Delphinium recurvatum.—This species of larkspur grows in wet subsaline soil in the southern half of California. It has been reported from San Luis Obispo county as fatal to animals.
Delphinium scopulorum.—The tall mountain larkspur of the Rocky Mountains has been reported to the Canadian Department of Agriculture as poisonous to cattle in the high western prairies of Canada.
Delphinium trolliifolium.—This plant is common throughout the coast region of northern California, Oregon, and Washington. In Humboldt County, Cal., it is known as cow poison, on account of its fatal effect on cattle. Its toxic character has been questioned. Perhaps it is not equally poisonous throughout all stages of its growth.
* Helleborus viridis.—The green hellebore is a European plant, sometimes self-sown from gardens. All parts of the plant are poisonous. Cattle have been killed by eating the leaves.
POISONING BY HELLEBORE.
Fig. 86.—Mandrake (Podophyllum peltatum).

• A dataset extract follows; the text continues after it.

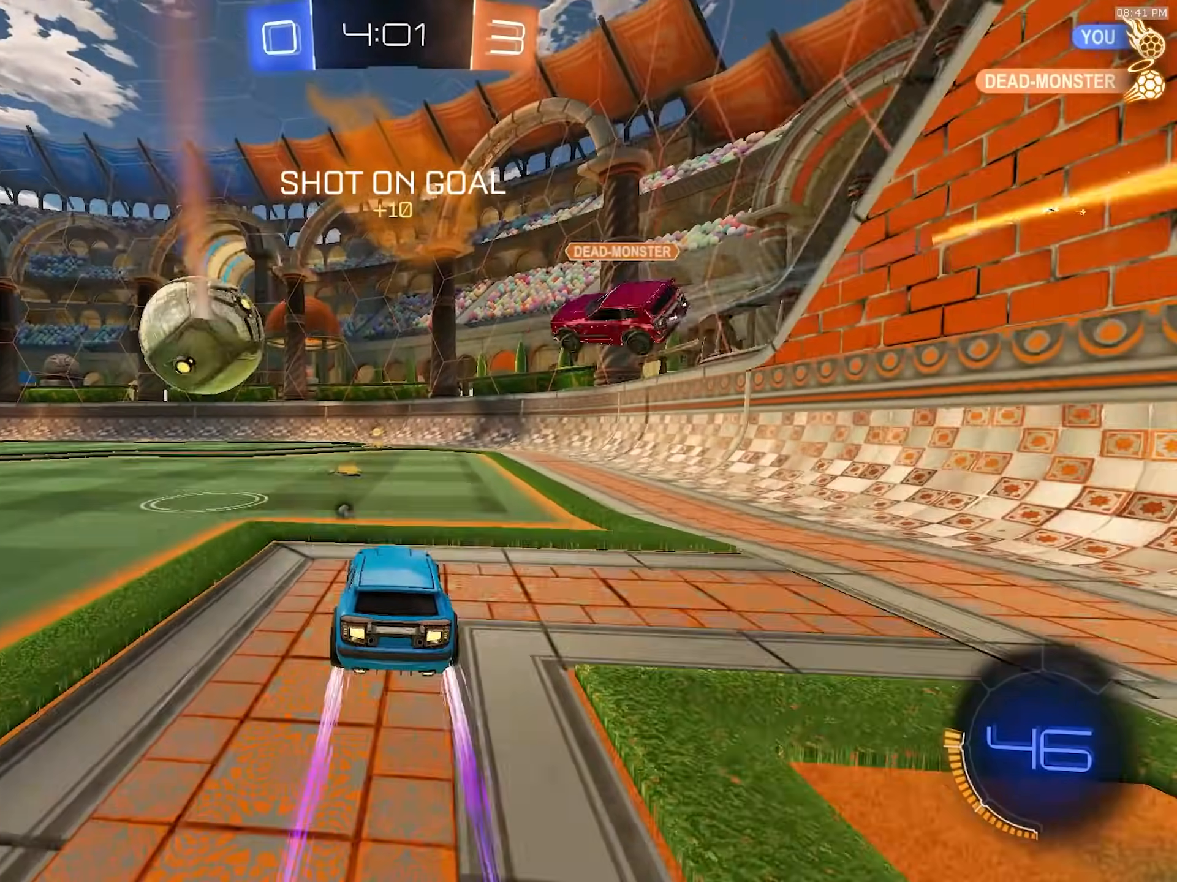
{"dt_ms": 500, "buttons": ["R1", "R2"], "left_stick": "left", "right_stick": "center", "events": [[217, "left_stick", "left"], [350, "left_stick", "center"], [417, "left_stick", "left"], [450, "R1", "down"]]}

This form of poisoning is of slow progress, the plant producing irritation of the digestive mucous membrane. The symptoms consist in loss of appetite, blackish, glairy diarrhœa, and intermittence of the pulse.

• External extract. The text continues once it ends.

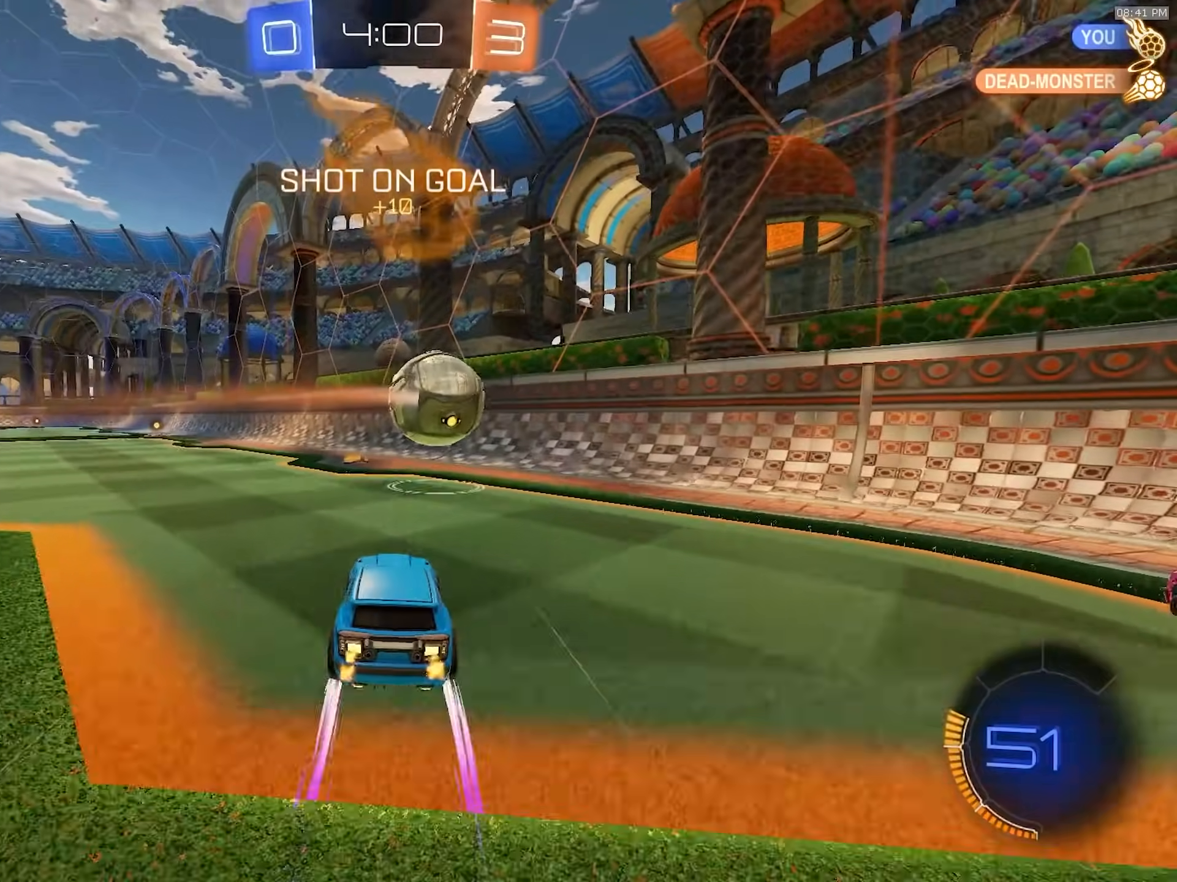
{"dt_ms": 1000, "buttons": ["R2"], "left_stick": "center", "right_stick": "center", "events": [[117, "R1", "up"], [117, "left_stick", "left"], [317, "R1", "down"], [333, "left_stick", "center"], [467, "R1", "up"], [483, "left_stick", "left"], [617, "left_stick", "center"]]}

* Ranunculus sceleratus.—The cursed crowfoot, or celery-leafed crowfoot, is found throughout the eastern half of the United States and also in Europe. Cattle generally avoid all of the buttercups, but fatal cases of poisoning from this plant are recorded in European literature. When dried in hay, the plant appears to be non-poisonous. The bulbous crowfoot (R. bulbosus) and the tall crowfoot (R. acris) are well-known to be very acrid in taste, and it is probable that all of the species which grow in water or in very marshy land are poisonous.